R:Yok annem biz ona beş on sefer diyelim. Maaşallah yengemin hiç boşu yok.

HAN:Sus kız konuşturma beni şimdi. Sabahın güneşi doğmadan, daha kargalar kahvaltısını yapmadan, üstünüzde başınızda bir şey olmadan üst üste neler yapıyorsanız artık, orası herkesçe malum, yengeniz hiç boşu olmaz tabi. Allah her daim böyle olmanızı nasip etsin de, hiç dur durağınız yok kızım maaşallah.

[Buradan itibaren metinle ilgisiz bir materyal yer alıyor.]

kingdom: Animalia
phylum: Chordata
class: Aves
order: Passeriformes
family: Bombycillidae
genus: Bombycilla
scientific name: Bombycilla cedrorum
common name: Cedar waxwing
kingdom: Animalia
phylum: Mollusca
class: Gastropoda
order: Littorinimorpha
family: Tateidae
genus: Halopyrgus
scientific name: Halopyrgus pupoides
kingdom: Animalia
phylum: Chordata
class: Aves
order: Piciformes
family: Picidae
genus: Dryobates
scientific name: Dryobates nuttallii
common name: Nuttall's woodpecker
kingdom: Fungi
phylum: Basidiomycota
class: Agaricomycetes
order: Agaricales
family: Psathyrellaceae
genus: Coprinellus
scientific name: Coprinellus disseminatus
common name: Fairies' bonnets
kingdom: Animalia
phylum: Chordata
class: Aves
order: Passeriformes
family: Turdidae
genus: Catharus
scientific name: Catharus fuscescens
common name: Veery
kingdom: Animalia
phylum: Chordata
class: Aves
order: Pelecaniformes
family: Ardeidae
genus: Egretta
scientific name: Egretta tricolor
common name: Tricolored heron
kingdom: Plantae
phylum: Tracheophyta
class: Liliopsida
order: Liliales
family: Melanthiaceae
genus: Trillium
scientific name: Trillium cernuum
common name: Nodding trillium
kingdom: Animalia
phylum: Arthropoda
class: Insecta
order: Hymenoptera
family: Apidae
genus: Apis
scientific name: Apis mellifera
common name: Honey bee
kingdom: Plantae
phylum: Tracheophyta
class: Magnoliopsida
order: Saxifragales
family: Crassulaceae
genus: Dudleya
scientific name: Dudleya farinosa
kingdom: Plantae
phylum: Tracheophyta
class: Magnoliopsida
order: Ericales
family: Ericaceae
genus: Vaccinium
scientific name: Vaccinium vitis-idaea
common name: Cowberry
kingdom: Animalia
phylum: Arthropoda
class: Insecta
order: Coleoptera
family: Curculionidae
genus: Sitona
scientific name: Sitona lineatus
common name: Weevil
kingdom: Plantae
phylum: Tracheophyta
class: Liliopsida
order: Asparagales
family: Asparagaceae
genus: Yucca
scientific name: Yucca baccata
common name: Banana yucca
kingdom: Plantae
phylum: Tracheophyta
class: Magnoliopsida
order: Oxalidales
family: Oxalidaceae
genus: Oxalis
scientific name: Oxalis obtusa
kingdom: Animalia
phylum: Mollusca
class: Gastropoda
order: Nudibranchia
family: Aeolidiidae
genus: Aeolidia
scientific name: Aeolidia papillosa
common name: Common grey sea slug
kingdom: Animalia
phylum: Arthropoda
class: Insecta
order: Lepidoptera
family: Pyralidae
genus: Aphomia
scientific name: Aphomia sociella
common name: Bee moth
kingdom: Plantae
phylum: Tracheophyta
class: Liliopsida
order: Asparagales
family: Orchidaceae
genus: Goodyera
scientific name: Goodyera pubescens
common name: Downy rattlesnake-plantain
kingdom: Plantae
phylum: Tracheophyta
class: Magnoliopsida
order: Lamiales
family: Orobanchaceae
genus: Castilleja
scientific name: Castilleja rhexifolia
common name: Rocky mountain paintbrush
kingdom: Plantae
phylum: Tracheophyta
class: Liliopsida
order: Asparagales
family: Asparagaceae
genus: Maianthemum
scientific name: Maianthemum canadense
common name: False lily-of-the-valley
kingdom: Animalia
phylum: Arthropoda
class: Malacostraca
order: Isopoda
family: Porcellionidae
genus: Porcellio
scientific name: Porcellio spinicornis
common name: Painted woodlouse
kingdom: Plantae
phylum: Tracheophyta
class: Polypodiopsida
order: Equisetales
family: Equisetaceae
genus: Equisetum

Reyyan yengesinin bir anda söylediğiyle bakışları annesine çevirmiş, irileşmiş gözleri görünce başını önüne eğmişti.

Z:Handan eltim, Reyyan haklı. Bak sen kendin söylüyorsun. Güneş doğmadan, kargalar kahvaltısını etmeden, sen evli barklı insanların odasına neden dalıyorsun?

Reyyan heyecanla başını kaldırdı.

R:Hay ağzını öpeyim anne. Ben anlamadım ki, hırsızın hiç mi suçu yok? Öyle pat diye girilir mi?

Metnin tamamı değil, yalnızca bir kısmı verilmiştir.